Palermo, en cambio, nunca despertó unanimidades. Ni aun anotando todos los goles que anotó. No le alcanzaron los 237 goles que convirtió en 404 partidos defendiendo a Boca para erigirse como una figura incuestionable. Por el contrario: siempre fue cuestionado, como si aquella especialidad de hacer golcitos y golazos en partidos domésticos e internacionales no fuera suficiente para ubicarlo por afuera de cualquier polémica.
Si a Palermo lo atravesaba una rachita negativa (se le cerraba el arco durante algunos encuentros), reaparecían de manera sistemática las críticas más o menos oportunistas a sus debilidades para manejar y controlar la pelota. De allí que Riquelme haya manifestado que “hasta el área contraria jugábamos con uno menos”. Ese “uno menos” era Palermo. Al que el histrionismo de Juan Carlos Lorenzo en 1997 llegó a descalificar planteando que tenía “pies de mármol”, de tan torpe y atropellado que lo veía por aquellos años cuando arribó a Boca proveniente de Estudiantes.

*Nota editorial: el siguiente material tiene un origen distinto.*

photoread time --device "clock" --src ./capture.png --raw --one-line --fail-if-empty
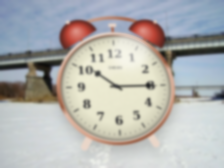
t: 10:15
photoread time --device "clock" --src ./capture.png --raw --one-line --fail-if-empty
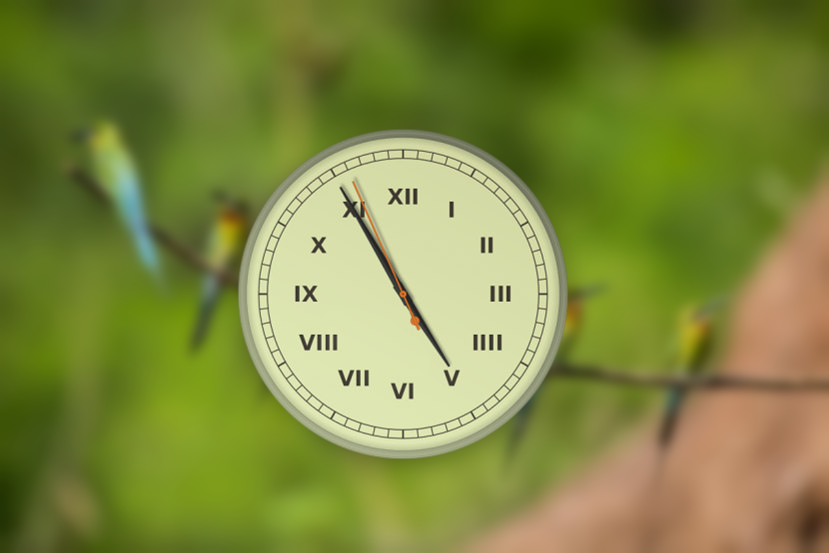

Ganó finalmente Palermo el crédito y el reconocimiento que siempre buscó con una entrega y una perseverancia notable. Y lo conquistó. Pero de ninguna manera pudo atrapar la admiración incondicional que genera Riquelme. La admiración a su inteligencia. La inteligencia aplicada para interpretar todos los misterios del fútbol. En esta reivindicación permanente de Riquelme, también se celebra una sensibilidad particular por el juego.
Más bien que Román no tuvo la eficacia goleadora de Martín. No era esa su función. Tampoco la cultivaba. Pero igual que Bochini (que sin dudas fue superior a Riquelme), trascendió el rubro estadístico de la eficacia. No se mide en goles a Riquelme. Y sí se mide en goles a Palermo.
Como no se mide a un ídolo por la cantidad de títulos obtenidos. Los números siempre reflejan verdades parciales. Porque entre otras cosas no registran la belleza. Ni el talento.